_Exercise objective:_ Locate each line in the records below that contains the string "pour" and copy those lines.

_Recorded data:_
■ ■ ■ ■ ■ ■ ■
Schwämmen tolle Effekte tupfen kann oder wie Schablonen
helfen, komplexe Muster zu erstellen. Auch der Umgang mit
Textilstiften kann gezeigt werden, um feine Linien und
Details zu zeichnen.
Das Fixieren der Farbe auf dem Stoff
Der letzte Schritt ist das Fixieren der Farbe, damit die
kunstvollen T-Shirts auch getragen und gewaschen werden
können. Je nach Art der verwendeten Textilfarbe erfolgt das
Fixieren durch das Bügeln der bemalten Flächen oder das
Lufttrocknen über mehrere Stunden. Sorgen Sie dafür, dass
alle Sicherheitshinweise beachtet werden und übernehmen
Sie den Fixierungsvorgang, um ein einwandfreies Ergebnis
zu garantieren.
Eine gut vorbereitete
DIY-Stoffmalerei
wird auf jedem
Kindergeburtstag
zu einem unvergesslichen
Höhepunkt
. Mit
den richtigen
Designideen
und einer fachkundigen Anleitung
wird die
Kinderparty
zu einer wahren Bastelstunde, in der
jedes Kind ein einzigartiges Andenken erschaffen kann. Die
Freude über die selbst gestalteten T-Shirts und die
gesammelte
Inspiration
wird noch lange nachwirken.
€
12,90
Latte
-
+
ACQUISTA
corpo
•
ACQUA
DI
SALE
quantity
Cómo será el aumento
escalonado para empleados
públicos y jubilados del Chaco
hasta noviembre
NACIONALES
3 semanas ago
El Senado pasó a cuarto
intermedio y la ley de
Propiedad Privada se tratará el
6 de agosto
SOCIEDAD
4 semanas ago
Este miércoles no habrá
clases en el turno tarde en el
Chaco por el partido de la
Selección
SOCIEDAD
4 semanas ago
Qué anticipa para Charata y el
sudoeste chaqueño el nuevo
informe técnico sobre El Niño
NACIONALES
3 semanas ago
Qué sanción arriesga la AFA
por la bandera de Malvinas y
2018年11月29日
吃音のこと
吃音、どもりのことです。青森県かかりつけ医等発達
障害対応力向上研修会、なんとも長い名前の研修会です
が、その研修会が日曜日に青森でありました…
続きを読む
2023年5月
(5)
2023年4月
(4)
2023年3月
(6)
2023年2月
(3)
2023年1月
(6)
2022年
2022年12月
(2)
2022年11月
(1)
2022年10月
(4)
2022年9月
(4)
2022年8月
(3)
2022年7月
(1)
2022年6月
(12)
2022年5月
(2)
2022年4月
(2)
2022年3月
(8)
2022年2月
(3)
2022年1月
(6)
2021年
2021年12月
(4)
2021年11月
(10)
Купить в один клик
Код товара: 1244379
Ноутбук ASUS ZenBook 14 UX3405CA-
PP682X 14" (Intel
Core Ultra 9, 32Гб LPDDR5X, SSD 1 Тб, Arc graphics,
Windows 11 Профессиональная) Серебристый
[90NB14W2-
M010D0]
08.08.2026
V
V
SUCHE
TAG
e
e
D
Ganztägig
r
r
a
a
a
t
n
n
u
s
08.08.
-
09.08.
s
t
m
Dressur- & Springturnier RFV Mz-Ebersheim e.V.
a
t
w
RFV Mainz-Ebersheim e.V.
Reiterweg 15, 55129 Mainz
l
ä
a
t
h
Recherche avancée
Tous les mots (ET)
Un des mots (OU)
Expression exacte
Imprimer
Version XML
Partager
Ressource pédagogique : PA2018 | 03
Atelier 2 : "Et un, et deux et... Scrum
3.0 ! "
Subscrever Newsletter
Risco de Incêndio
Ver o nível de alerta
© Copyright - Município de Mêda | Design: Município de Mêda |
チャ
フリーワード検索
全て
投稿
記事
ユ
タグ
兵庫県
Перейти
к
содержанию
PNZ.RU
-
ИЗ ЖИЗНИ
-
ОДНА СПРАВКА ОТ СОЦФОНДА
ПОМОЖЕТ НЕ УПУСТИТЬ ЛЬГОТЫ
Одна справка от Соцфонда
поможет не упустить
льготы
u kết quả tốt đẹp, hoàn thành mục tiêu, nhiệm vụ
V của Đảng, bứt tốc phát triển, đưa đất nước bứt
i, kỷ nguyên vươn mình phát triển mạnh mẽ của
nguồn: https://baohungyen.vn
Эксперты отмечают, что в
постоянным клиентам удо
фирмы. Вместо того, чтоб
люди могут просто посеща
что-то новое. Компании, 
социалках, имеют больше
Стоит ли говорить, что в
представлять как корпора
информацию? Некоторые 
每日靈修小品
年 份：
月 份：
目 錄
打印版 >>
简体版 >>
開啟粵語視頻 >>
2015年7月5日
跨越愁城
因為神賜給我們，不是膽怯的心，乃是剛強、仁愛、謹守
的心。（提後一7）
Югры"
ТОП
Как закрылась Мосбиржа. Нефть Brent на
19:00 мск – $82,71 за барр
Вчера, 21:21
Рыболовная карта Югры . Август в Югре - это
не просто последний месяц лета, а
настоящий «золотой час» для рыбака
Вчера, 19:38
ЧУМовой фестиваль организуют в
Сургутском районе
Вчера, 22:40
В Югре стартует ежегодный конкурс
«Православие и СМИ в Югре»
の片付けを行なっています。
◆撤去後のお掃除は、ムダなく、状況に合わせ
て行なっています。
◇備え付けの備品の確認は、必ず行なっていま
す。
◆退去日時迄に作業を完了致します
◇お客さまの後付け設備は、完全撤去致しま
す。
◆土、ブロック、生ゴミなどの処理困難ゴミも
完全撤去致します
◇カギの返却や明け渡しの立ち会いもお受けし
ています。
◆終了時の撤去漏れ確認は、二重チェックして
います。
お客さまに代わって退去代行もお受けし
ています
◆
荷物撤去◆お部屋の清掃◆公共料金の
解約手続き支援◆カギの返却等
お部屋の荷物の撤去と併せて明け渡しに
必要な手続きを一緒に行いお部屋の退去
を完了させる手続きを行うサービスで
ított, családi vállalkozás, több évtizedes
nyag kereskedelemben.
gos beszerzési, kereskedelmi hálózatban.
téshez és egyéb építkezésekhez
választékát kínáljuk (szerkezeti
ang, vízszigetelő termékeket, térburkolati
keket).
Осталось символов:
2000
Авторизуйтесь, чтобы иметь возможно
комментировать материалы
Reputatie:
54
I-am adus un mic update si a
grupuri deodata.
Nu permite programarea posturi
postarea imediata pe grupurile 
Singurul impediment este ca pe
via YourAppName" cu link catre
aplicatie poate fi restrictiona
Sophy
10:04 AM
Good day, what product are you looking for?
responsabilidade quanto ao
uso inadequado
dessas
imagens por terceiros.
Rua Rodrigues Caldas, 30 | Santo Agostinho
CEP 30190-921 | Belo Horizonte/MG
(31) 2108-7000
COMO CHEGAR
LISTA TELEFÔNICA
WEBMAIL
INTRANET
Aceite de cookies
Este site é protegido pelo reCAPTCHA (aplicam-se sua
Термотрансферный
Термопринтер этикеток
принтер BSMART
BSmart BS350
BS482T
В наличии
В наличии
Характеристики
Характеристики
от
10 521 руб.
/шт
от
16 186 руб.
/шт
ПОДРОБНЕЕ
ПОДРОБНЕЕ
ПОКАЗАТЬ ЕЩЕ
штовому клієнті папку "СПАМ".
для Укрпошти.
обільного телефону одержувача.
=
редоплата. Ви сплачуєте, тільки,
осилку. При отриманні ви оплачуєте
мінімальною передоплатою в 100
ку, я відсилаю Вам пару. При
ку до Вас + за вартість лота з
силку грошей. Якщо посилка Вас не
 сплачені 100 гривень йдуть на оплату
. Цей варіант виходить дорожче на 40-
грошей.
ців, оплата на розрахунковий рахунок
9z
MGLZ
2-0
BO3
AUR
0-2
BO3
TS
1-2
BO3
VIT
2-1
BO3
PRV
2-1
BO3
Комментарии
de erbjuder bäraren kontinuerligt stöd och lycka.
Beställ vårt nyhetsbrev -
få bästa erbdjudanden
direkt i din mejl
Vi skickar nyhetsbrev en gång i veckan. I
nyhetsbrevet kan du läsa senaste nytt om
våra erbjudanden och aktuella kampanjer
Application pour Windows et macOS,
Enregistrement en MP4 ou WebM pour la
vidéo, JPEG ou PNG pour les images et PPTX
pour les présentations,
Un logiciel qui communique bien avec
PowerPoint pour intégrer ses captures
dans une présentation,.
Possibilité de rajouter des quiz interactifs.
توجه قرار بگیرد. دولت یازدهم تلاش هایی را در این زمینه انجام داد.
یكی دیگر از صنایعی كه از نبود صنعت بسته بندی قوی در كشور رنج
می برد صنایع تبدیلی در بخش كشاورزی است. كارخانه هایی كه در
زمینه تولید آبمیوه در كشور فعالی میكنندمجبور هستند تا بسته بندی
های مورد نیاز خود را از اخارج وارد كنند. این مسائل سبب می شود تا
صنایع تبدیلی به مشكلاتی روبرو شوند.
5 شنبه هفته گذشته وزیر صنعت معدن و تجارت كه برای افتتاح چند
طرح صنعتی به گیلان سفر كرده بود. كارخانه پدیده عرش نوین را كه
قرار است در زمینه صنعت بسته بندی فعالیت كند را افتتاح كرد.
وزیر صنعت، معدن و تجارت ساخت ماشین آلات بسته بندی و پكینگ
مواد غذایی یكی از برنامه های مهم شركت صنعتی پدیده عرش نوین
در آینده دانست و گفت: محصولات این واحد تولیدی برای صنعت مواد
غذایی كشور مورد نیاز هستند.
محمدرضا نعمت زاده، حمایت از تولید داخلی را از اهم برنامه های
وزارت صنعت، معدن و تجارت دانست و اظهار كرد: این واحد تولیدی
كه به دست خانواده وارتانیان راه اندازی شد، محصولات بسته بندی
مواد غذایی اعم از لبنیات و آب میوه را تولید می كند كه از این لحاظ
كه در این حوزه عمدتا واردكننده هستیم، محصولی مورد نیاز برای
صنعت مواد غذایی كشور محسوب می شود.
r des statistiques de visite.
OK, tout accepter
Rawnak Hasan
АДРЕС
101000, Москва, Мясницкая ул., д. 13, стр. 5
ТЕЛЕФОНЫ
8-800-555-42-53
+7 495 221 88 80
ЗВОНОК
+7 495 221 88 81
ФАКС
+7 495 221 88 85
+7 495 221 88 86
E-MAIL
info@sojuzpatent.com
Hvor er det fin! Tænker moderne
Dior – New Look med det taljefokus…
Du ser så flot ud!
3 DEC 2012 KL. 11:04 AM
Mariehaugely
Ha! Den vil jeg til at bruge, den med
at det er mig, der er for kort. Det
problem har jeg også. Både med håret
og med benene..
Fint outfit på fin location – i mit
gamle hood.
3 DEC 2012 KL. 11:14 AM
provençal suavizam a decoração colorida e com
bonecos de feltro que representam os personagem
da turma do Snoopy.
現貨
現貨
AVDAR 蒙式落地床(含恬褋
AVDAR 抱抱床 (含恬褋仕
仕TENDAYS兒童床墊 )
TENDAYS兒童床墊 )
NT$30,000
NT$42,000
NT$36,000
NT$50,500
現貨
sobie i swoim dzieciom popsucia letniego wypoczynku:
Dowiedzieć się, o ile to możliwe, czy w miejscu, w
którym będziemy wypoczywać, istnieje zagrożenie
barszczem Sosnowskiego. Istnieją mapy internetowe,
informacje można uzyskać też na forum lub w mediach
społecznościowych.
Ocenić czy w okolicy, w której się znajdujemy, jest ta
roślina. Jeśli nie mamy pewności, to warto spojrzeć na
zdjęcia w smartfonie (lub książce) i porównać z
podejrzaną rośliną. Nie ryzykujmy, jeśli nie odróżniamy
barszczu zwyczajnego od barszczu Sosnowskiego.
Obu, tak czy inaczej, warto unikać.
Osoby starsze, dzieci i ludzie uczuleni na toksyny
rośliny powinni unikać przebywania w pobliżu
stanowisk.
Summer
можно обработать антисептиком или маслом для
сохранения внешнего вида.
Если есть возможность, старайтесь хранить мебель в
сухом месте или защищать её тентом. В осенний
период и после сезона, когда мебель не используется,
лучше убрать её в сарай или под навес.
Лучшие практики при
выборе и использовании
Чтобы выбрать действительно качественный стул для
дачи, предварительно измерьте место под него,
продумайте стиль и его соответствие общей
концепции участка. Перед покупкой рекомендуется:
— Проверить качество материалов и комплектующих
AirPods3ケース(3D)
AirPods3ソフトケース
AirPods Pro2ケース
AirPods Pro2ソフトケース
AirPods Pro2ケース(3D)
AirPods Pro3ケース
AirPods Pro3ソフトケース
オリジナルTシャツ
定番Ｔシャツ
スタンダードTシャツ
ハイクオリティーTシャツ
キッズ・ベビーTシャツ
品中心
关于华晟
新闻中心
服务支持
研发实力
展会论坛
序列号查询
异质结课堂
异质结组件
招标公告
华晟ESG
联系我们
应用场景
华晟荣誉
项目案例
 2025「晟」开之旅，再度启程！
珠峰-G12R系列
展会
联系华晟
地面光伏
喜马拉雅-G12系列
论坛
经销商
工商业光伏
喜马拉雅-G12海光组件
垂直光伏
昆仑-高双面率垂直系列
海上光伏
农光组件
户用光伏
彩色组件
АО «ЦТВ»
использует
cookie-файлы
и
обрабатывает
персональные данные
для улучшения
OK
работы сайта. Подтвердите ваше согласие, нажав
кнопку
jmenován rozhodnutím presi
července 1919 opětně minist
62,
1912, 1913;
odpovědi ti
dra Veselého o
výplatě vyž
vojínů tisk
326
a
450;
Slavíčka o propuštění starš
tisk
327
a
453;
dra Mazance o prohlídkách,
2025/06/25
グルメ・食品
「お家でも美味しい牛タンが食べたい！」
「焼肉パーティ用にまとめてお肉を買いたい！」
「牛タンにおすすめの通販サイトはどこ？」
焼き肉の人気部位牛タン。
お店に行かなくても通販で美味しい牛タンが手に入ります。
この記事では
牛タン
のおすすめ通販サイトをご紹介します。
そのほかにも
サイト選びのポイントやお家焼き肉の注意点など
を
■ ■ ■ ■ ■ ■ ■
_Answer to the exercise:_
Application pour Windows et macOS,
Enregistrement en MP4 ou WebM pour la
vidéo, JPEG ou PNG pour les images et PPTX
pour les présentations,
PowerPoint pour intégrer ses captures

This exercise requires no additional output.